The player was in his mid-twenties, with cropped black hair and a nose-stud. His bare arms sported tattoos, and there were more on the backs of his hands. On his right wrist was a tattooed watch, the hands of which pointed to twelve. Rebus checked his own watch and saw that Gerry Dip’s was dead-on.
Rebus saw that Dip was watching him in the screen’s reflection. ‘Not many people call me that,’ he said.
‘I’m a friend of a friend, someone you knew in Saughton. He said you could maybe help me. There’d be a drink in it.’
‘How big a drink?’
Rebus had been to a cash machine. He laid a crisp twenty on the console. Maybe it affected Dip’s concentration. A landmine tore the arms and legs off his man. The Game Over message flashed, and a digitised voice said, ‘Feed … Money … Me … Hungry.’
Gerry Dip palmed the note. ‘Let’s retire to my office.’
He led Rebus behind the counter and told the fish batterer he’d swop places in five minutes. Then he pushed open a door and led Rebus into a kitchen-cum-storeroom. Sacks of potatoes waited to be peeled, and two large freezers hummed.
‘I hope you’re not Environmental Health,’ Gerry Dip said, getting a glass of water from the sink and gulping it. ‘Actually, I know what you are, it gets so you can smell it after a while.’
Rebus let the remark go. ‘A man was released from C Hall a couple of weeks back. He stuck a gun into his — ’
‘Wee Shug.’ Dip nodded. ‘I knew him, played cards a few times, talked about telly and the football.’ Dip refilled his glass. ‘You’re up from six in the morning till nine at night, lights-out isn’t till ten. You get to know people. Plus I worked with him in the upholstery workshop. He said he’d come down the chippie and see me — then I read about him in the papers.’
‘Did you know he was ill?’
‘He saw the doctor a lot, never talked about it though. I know he had some medicine: we wanted him to hand it round so we could get a buzz. What was wrong with him?’
‘Cancer.’
‘That why he topped himself?’
‘Could be.’
‘Well, if you want to know about Wee Shug, you should talk to his cell-mate. Now there was a fucking character. Hoity-toity, stayed in his cell even when he didn’t need to.’
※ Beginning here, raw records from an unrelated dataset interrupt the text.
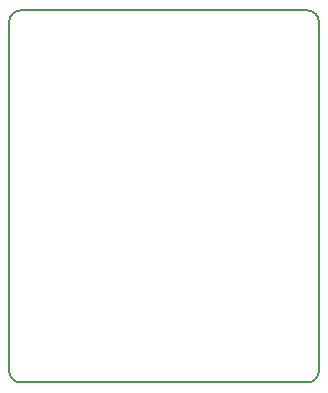
<source format=gm1>
G04 #@! TF.GenerationSoftware,KiCad,Pcbnew,(5.0.0-rc2-dev-158-g52ab6216c)*
G04 #@! TF.CreationDate,2018-07-05T01:48:08+02:00*
G04 #@! TF.ProjectId,7seg-clock,377365672D636C6F636B2E6B69636164,rev?*
G04 #@! TF.SameCoordinates,Original*
G04 #@! TF.FileFunction,Profile,NP*
%FSLAX46Y46*%
G04 Gerber Fmt 4.6, Leading zero omitted, Abs format (unit mm)*
G04 Created by KiCad (PCBNEW (5.0.0-rc2-dev-158-g52ab6216c)) date 07/05/18 01:48:08*
%MOMM*%
%LPD*%
G01*
G04 APERTURE LIST*
%ADD10C,0.200000*%
G04 APERTURE END LIST*
D10*
X154750000Y-133250000D02*
X154750000Y-103750000D01*
X154750000Y-133250000D02*
G75*
G02X153750000Y-134250000I-1000000J0D01*
G01*
X153750000Y-134250000D02*
X129500000Y-134250000D01*
X129500000Y-134250000D02*
G75*
G02X128500000Y-133250000I0J1000000D01*
G01*
X128500000Y-133250000D02*
X128500000Y-103750000D01*
X128500000Y-103750000D02*
G75*
G02X129500000Y-102750000I1000000J0D01*
G01*
X153750000Y-102750000D02*
G75*
G02X154750000Y-103750000I0J-1000000D01*
G01*
X129500000Y-102750000D02*
X153750000Y-102750000D01*
M02*

</source>
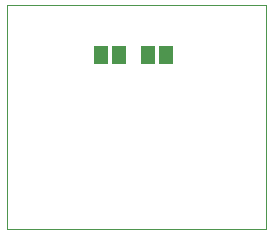
<source format=gbp>
G75*
%MOIN*%
%OFA0B0*%
%FSLAX24Y24*%
%IPPOS*%
%LPD*%
%AMOC8*
5,1,8,0,0,1.08239X$1,22.5*
%
%ADD10C,0.0000*%
%ADD11R,0.0460X0.0630*%
D10*
X000100Y000100D02*
X000100Y007580D01*
X008761Y007580D01*
X008761Y000100D01*
X000100Y000100D01*
D11*
X003245Y005907D03*
X003845Y005907D03*
X004820Y005907D03*
X005420Y005907D03*
M02*

</source>
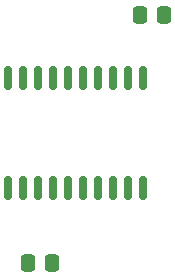
<source format=gbr>
%TF.GenerationSoftware,KiCad,Pcbnew,7.0.2*%
%TF.CreationDate,2023-05-24T14:34:07-04:00*%
%TF.ProjectId,mcumod-at6,6d63756d-6f64-42d6-9174-362e6b696361,rev?*%
%TF.SameCoordinates,Original*%
%TF.FileFunction,Paste,Top*%
%TF.FilePolarity,Positive*%
%FSLAX46Y46*%
G04 Gerber Fmt 4.6, Leading zero omitted, Abs format (unit mm)*
G04 Created by KiCad (PCBNEW 7.0.2) date 2023-05-24 14:34:07*
%MOMM*%
%LPD*%
G01*
G04 APERTURE LIST*
G04 Aperture macros list*
%AMRoundRect*
0 Rectangle with rounded corners*
0 $1 Rounding radius*
0 $2 $3 $4 $5 $6 $7 $8 $9 X,Y pos of 4 corners*
0 Add a 4 corners polygon primitive as box body*
4,1,4,$2,$3,$4,$5,$6,$7,$8,$9,$2,$3,0*
0 Add four circle primitives for the rounded corners*
1,1,$1+$1,$2,$3*
1,1,$1+$1,$4,$5*
1,1,$1+$1,$6,$7*
1,1,$1+$1,$8,$9*
0 Add four rect primitives between the rounded corners*
20,1,$1+$1,$2,$3,$4,$5,0*
20,1,$1+$1,$4,$5,$6,$7,0*
20,1,$1+$1,$6,$7,$8,$9,0*
20,1,$1+$1,$8,$9,$2,$3,0*%
G04 Aperture macros list end*
%ADD10RoundRect,0.150000X-0.150000X0.875000X-0.150000X-0.875000X0.150000X-0.875000X0.150000X0.875000X0*%
%ADD11RoundRect,0.250000X-0.337500X-0.475000X0.337500X-0.475000X0.337500X0.475000X-0.337500X0.475000X0*%
G04 APERTURE END LIST*
D10*
%TO.C,U1*%
X116715000Y-112350000D03*
X115445000Y-112350000D03*
X114175000Y-112350000D03*
X112905000Y-112350000D03*
X111635000Y-112350000D03*
X110365000Y-112350000D03*
X109095000Y-112350000D03*
X107825000Y-112350000D03*
X106555000Y-112350000D03*
X105285000Y-112350000D03*
X105285000Y-121650000D03*
X106555000Y-121650000D03*
X107825000Y-121650000D03*
X109095000Y-121650000D03*
X110365000Y-121650000D03*
X111635000Y-121650000D03*
X112905000Y-121650000D03*
X114175000Y-121650000D03*
X115445000Y-121650000D03*
X116715000Y-121650000D03*
%TD*%
D11*
%TO.C,C3*%
X116462500Y-107000000D03*
X118537500Y-107000000D03*
%TD*%
%TO.C,C1*%
X106962500Y-128000000D03*
X109037500Y-128000000D03*
%TD*%
M02*

</source>
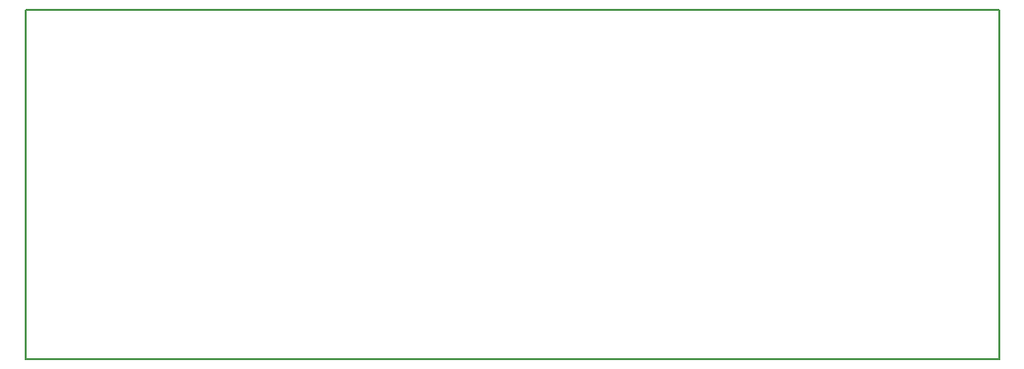
<source format=gbr>
G04 DipTrace 3.3.1.3*
G04 GKO.gbr*
%MOIN*%
G04 #@! TF.FileFunction,Profile*
G04 #@! TF.Part,Single*
%ADD11C,0.005512*%
%FSLAX26Y26*%
G04*
G70*
G90*
G75*
G01*
G04 BoardOutline*
%LPD*%
X393701Y393701D2*
D11*
Y1574803D1*
X3681102D1*
Y393701D1*
X393701D1*
M02*

</source>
Big Jim Flett had mentioned a cell-mate; Rebus saw suddenly why Flett had been relieved at the end of their interview.
‘Gerry, what was Wee Shug in for?’
‘Housebreaking.’
‘You sure about that?’
‘That’s what I heard.’
‘Not rape?’
‘What?’
No, thought Rebus, because rapists are usually kept away from the other prisoners. But the governor had let it slip that Wee Shug shared a cell.
‘He wasn’t inside for rape,’ Gerry Dip said.